■ **CONSIGNES À SUIVRE**:
• 1. Restituez mot pour mot le passage de l'article sur les droits de l'enfant au Sénégal qui commence par « XALIMANEWS-Le Sénégal sait » et se poursuit jusqu'à « des enfants talibés. ».
• 2. Reprenez l'article sur les droits de l'enfant au Sénégal là où il s'interrompt, et poursuivez sa rédaction.

■ **TEXTE À LIRE**:
XALIMANEWS-Le Sénégal sait à quoi s’en tenir en prélude à la 95e pré-session du Comité des droits de l’enfant de l’Organisation des Nations unies (ONU). En effet, Human Rights Watch, l’organisation non gouvernementale internationale qui se donne pour mission de défendre les droits de l’homme et le respect de la Déclaration universelle des droits de l’homme, a notamment axé sa communication, ce lundi, sur les obstacles à la réalisation du droit à l’éducation, y compris pour les filles enceintes et les mères adolescentes, ainsi que sur l’exploitation et la violence sexuelles et sexistes en milieu scolaire. Voire les abus et l’exploitation des enfants talibés.
Extraits.
Obstacles au droit à l’éducation (articles 19, 24, 28, 29 et 34)

■ **DONNÉES FOURNIES**:
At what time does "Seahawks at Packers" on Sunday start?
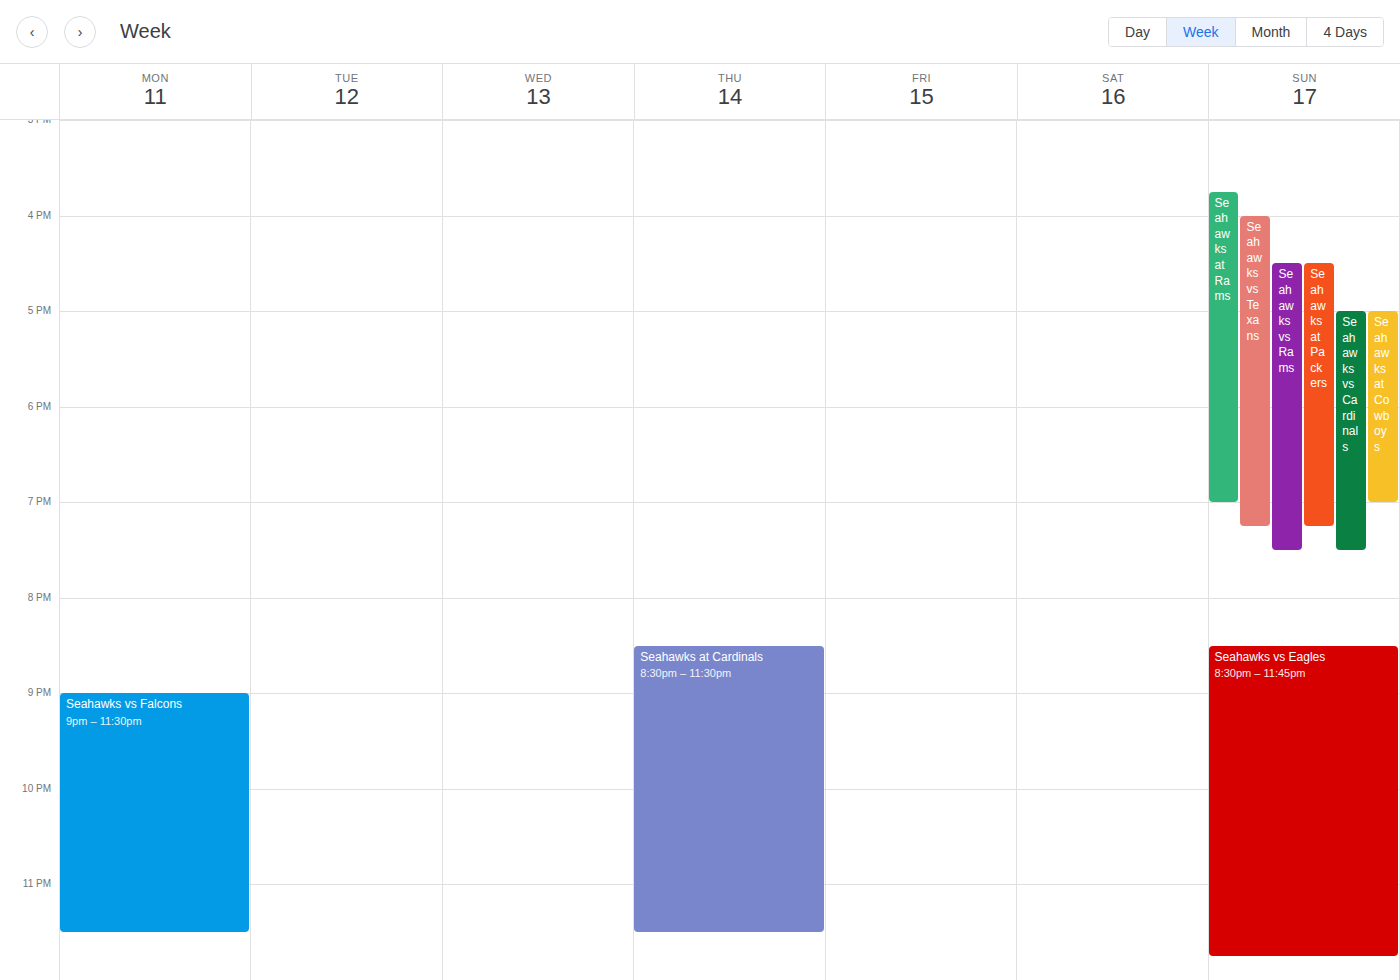
4:30 PMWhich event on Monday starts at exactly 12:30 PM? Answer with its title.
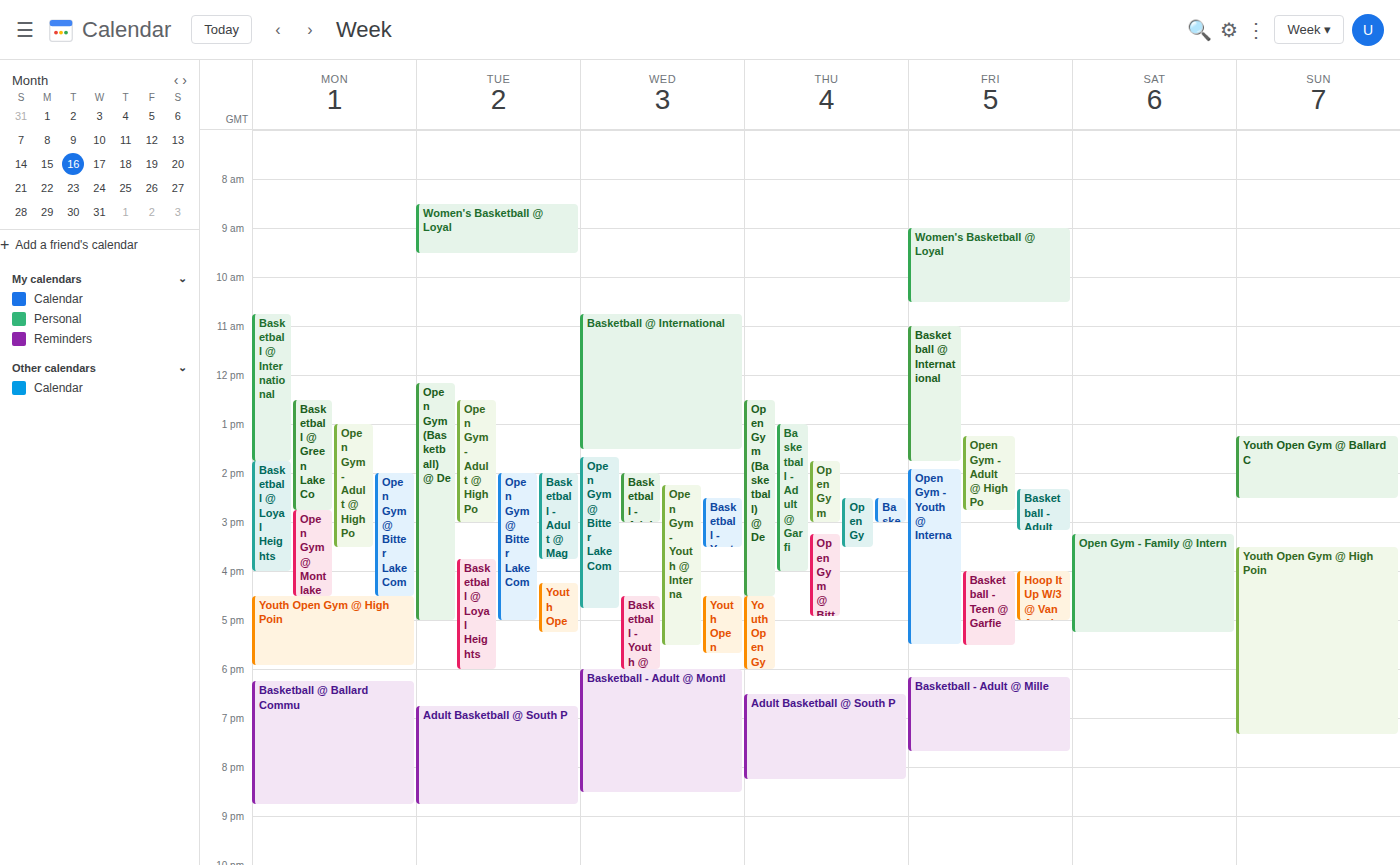
"Basketball @ Green Lake Co"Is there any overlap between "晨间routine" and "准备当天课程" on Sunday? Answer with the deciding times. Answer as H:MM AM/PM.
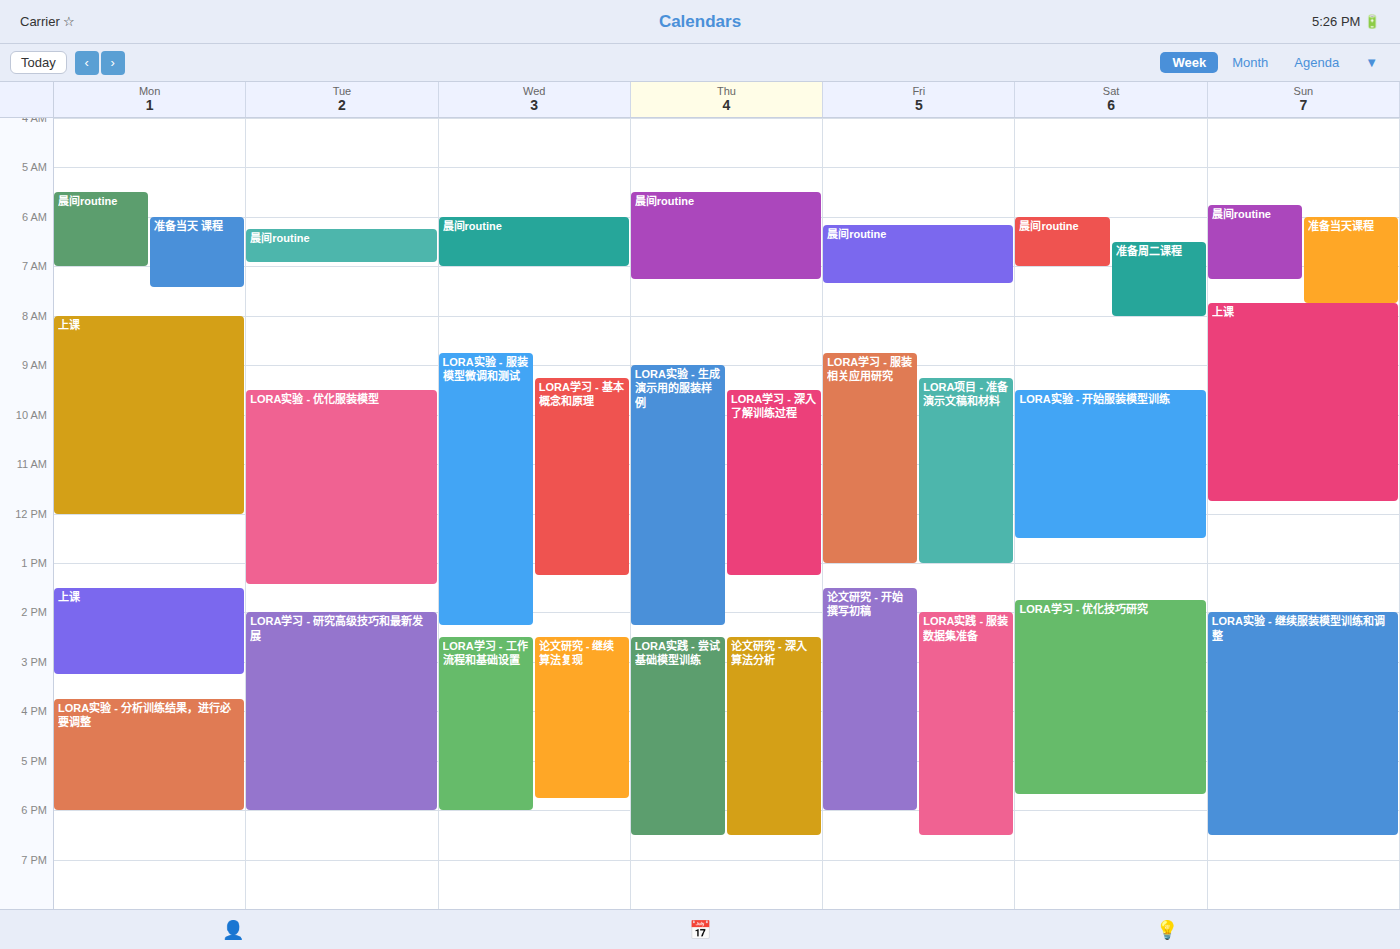
"准备当天课程" starts at 6:00 AM, before "晨间routine" ends at 7:15 AM -- they overlap.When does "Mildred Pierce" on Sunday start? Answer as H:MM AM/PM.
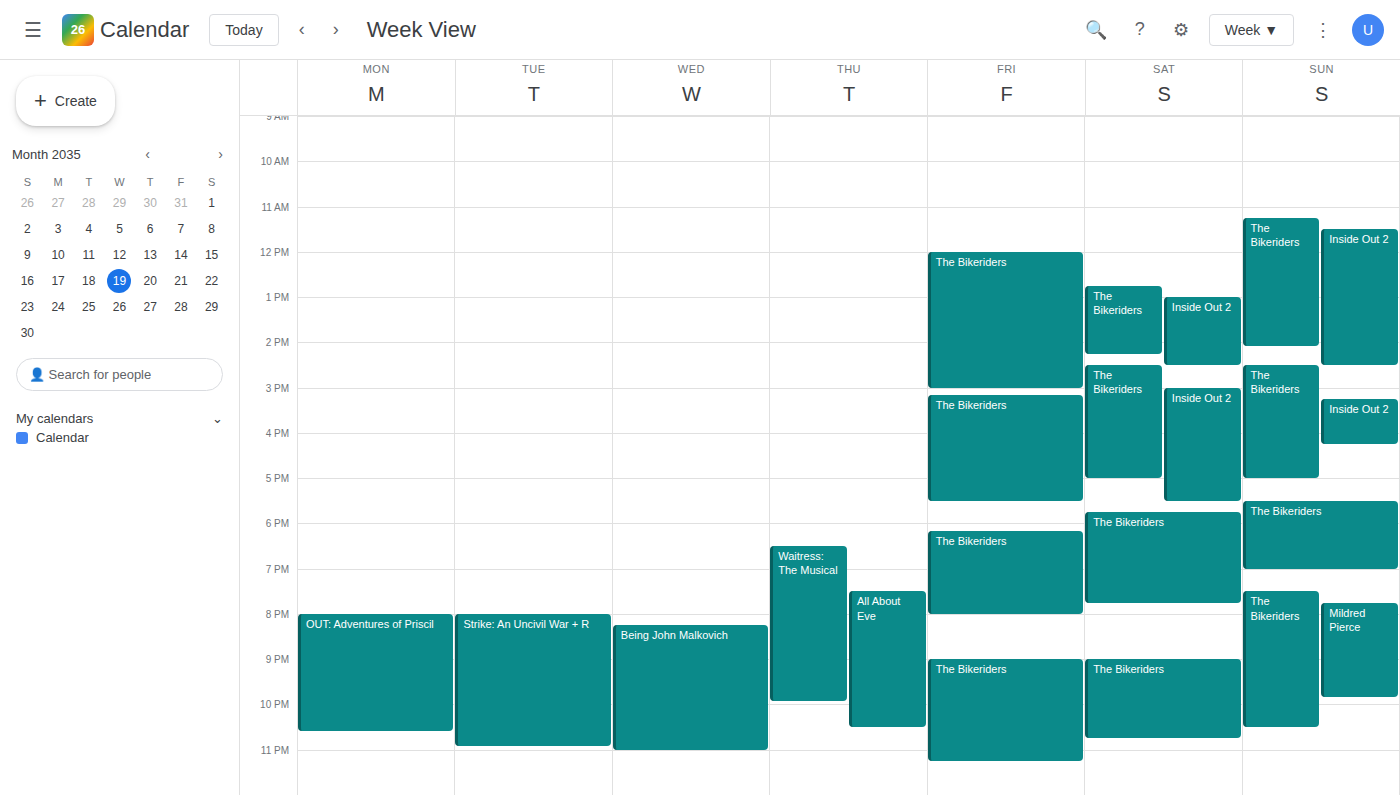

■ **RÉPONSES ATTENDUES**:
• 1.
XALIMANEWS-Le Sénégal sait à quoi s’en tenir en prélude à la 95e pré-session du Comité des droits de l’enfant de l’Organisation des Nations unies (ONU). En effet, Human Rights Watch, l’organisation non gouvernementale internationale qui se donne pour mission de défendre les droits de l’homme et le respect de la Déclaration universelle des droits de l’homme, a notamment axé sa communication, ce lundi, sur les obstacles à la réalisation du droit à l’éducation, y compris pour les filles enceintes et les mères adolescentes, ainsi que sur l’exploitation et la violence sexuelles et sexistes en milieu scolaire. Voire les abus et l’exploitation des enfants talibés.

• 2.
« (…) Notre recherche de 2017-2018 sur les obstacles à l’enseignement secondaire montre que le gouvernement a fait des progrès insuffisants dans la rétention des filles à l’école et qu’il n’a pas fourni une éducation de base gratuite. De plus, bien que la loi sénégalaise de 2004 sur l’éducation stipule que l’enseignement obligatoire doit être gratuit de 6 à 16 ans, nos résultats montrent que l’enseignement secondaire n’était pas gratuit dans la pratique.
(…) Nous avons constaté que les élèves du secondaire peuvent être tenus de payer près de 40 000 CFA (75 USD) en frais de scolarité, en frais de mobilier et en frais de scolarité supplémentaires pour les cours de l’après-midi, obligeant de nombreux enfants à abandonner.
Parallèlement aux frais de scolarité et aux coûts indirects, la discrimination fondée sur le sexe contribue aux faibles taux de rétention et d’achèvement du premier cycle de l’enseignement secondaire obligatoire, en particulier dans les zones rurales. Dans certaines communautés, les parents donnent la priorité à l’éducation des garçons plutôt qu’à celle des filles. (…)
La grossesse comme obstacle à l’éducation
(…) Dans l’ensemble, les taux de grossesse chez les adolescentes restent élevés dans tout le pays : de 2004 à 2020, le taux de natalité chez les adolescentes était de 68 pour 1 000 adolescentes et femmes âgées de 15 à 19 ans.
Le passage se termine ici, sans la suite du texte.